Here the employee gets promoted, so the job title of the employee changes. In this case we need to maintain the history of the employee. For this type of changes there will be multiple records for the same employee with different job title. Then to indentify the current records, we can either add a column as current flag, which will be 'Y' for the current or latest records, Or else we can add two columns as START_DATE and END_DATE, through which we can maintain history of employee's records. This SCD directs these rows to two outputs: Historical Attribute Inserts Output and New Output. 

EMPID
FIRST_NAME
JOB_TITLE
START_DATE
END_DATE
CURRENT
101
SUBAL
GRADE-C
01-01-2010
01-01-2011
N
101
SUBAL
GRADE-B
01-01-2011
01-01-2012
N
101
SUBAL
GRADE-A
01-01-2012
01-01-2099
Y

Type-3 [ Fixed Attributes ]
Here in this example DOB, Employee Gender, and Nationality should never be changed. If any changes occur these columns value then either it should throw exception (error) or changes can be saved in some other destination. These changes not are applied in columns.

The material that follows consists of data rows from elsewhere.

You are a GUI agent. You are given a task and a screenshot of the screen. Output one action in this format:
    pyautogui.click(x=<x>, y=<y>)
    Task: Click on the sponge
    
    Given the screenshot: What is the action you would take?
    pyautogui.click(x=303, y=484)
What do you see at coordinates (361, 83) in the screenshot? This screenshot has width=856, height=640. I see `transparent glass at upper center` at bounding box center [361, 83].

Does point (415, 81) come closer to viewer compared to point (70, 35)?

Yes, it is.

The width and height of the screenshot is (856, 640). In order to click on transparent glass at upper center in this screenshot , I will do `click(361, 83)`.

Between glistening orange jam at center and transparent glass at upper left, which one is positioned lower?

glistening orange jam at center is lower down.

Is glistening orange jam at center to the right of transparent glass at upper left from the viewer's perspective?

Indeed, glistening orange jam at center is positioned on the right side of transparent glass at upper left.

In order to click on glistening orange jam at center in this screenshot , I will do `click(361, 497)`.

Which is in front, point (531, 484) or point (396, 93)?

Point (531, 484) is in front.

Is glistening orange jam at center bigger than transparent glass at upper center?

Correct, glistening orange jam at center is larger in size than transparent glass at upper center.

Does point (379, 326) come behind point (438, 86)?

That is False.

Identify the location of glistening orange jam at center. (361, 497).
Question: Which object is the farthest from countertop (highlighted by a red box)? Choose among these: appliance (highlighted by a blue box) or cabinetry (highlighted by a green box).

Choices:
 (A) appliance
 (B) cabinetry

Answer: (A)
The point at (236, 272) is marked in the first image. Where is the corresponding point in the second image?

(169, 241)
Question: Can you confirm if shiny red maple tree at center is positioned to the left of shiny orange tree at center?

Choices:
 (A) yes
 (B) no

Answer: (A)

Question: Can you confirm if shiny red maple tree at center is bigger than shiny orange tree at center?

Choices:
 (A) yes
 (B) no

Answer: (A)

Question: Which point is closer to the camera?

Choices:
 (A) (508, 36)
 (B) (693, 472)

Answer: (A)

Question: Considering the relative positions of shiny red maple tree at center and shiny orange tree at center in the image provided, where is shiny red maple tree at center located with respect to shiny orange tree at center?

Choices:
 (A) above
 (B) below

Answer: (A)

This SCD transformation detects changes and directs the rows with changes to an output named Fixed Attribute Output.

Type-4 [ Inferred Number ]
This are the records of the dimension, which are found missing during fact load. If we take an example, say there is a fact table which contains employee and department information. While generating the fact table from employee table and department table , sometimes happens that employee table contains some departments name which has no records in department table, and during fact table generation those records are found missing from department table, these kind of member of dimension department are called inferred member. It's like 'Fact arriving earlier than dimensions'.

This SCD transformation directs these rows to an output named Inferred Member Updates. When data for the inferred member is loaded, we can update the existing record rather than create a new one.

TYPE-1 Changing Attributes Example of SCD

Step-1 [ Creating Tables ]
Here I am creating two table with same structure. The table one is tbl_Employee_Details wich contains the original employee records and tbl_Employee_Details_Change which contains the records need to be changed to the tbl_Employee_Details table objects.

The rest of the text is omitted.